◆ **DETALLES DE LA TAREA**:
Imprime sin ningún cambio el tramo del texto sobre la soledad que va desde "El sentimiento de soledad es" hasta "la muerte, literal.".

Todo el mundo está igual de solo que tú, pero nadie hace nada para solucionarlo

10-febrero-2020


PRECARIO -


Hace unos días, saliendo de clase de yoga, me encontré con un montón de adolescentes en medio de algún tipo de excursión. Intenté evitarlos porque aún tengo miedo de que los chaveas se metan conmigo como cuando era pequeña.

Al hacer el requiebro me encontré con una zagala solitaria que intentaba, muy torpemente, ocultar su inquietud arqueando la ceja y mirando el móvil como quien tiene la conversación más flipante de su vida. Tuve la certeza de que se sentía paralizada y ahogada en anhelos de echar el rato con sus compañeros sin sentirse capaz. También te digo que mi conclusión pudo no ser más que una gran paja mental en la que proyectar mi adolescencia de mierda. Finalmente la miré buscando complicidad e intentando decirle: «tía, soy como tú, dame la mano y larguémonos de aquí a un lugar donde nos quieran».

La sensación de soledad puede instalarse en tu cabeza y en tu cuerpo actuando a modo de zumbido ensordecedor. Una especie de tinnitus inaguantable que te encierra en tu propia mollera entorpeciendo cualquier intento de hermanamiento con el prójimo. Cuánto más solo te sientes más acojona el mundo. Hay muchas evidencias que demuestran que el sentimiento de soledad, además de hacer la vida muy complicada, afecta a la salud aumentando el riesgo de mortalidad más que, por ejemplo, fumar o no mover el culo del sofá. Cuando hablamos de soledad nos referimos al sentimiento de soledad, la sensación subjetiva e individual de no sentirnos vinculados con nadie, no al hecho de estar o no acompañados.

Hay datos que indican que la soledad está on fire. Por ejemplo, según una encuesta de YouGob el 22% de los millennials en Estados Unidos dicen no tener amigos en absoluto. Un estudio realizado en España en 2015 por Axa pone de manifiesto que la mitad de la población española afirmó haberse sentido sola en algún momento durante aquel año y que 1 de cada 10 españoles reconoce haberse sentido solo en más de una ocasión. Por otro lado, el 25,4% de los hogares españoles son unipersonales y casi la mitad de estos están formados por personas mayores de 65 años según la encuesta continua de hogares del INE.

El sentimiento de soledad es una función tan biológica como el hambre, el sueño o el dolor. Todas estas funciones son nuestro cuerpo llamando a la puerta para que hagamos lo que tenemos que hacer, ya sea alimentarnos, descansar o alejarnos del peligro. En el caso del sentimiento de soledad el cuerpo nos da el toque para que le echemos un ojo a nuestras necesidades sociales. Nuestro modo de vida ha cambiado a lo bestia en los últimos siglos pero nuestro cerebro sigue siendo el mismo que hace miles de años y por aquellas fechas estar solo en el mundo significaba la muerte, literal.

◆ **ENTRADAS PROPORCIONADAS**:
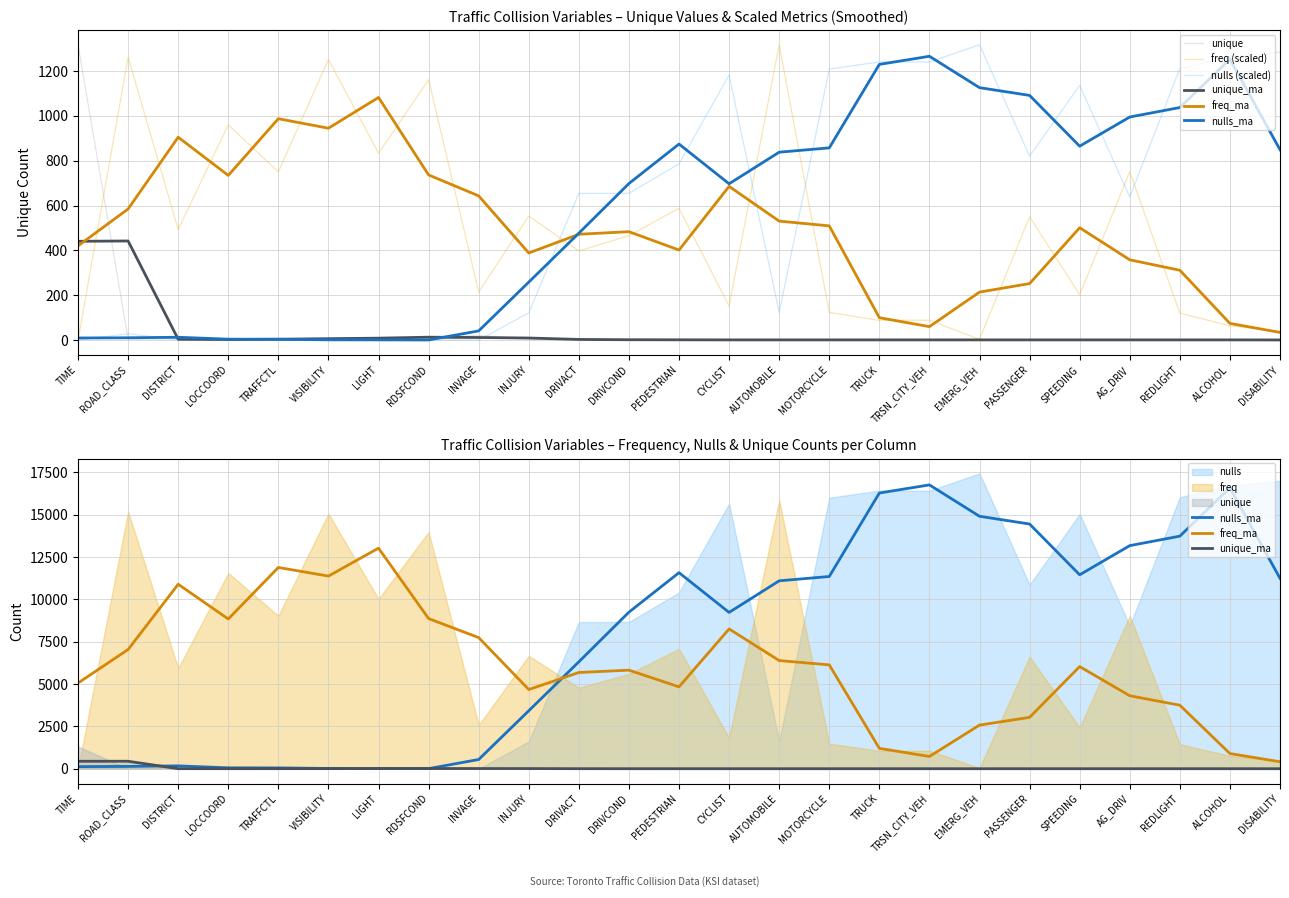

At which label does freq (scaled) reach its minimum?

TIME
==
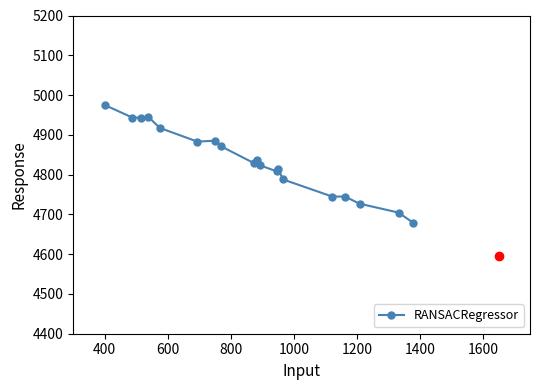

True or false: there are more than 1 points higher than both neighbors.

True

◆ **RESULTADO DEL EJERCICIO**:
El sentimiento de soledad es una función tan biológica como el hambre, el sueño o el dolor. Todas estas funciones son nuestro cuerpo llamando a la puerta para que hagamos lo que tenemos que hacer, ya sea alimentarnos, descansar o alejarnos del peligro. En el caso del sentimiento de soledad el cuerpo nos da el toque para que le echemos un ojo a nuestras necesidades sociales. Nuestro modo de vida ha cambiado a lo bestia en los últimos siglos pero nuestro cerebro sigue siendo el mismo que hace miles de años y por aquellas fechas estar solo en el mundo significaba la muerte, literal.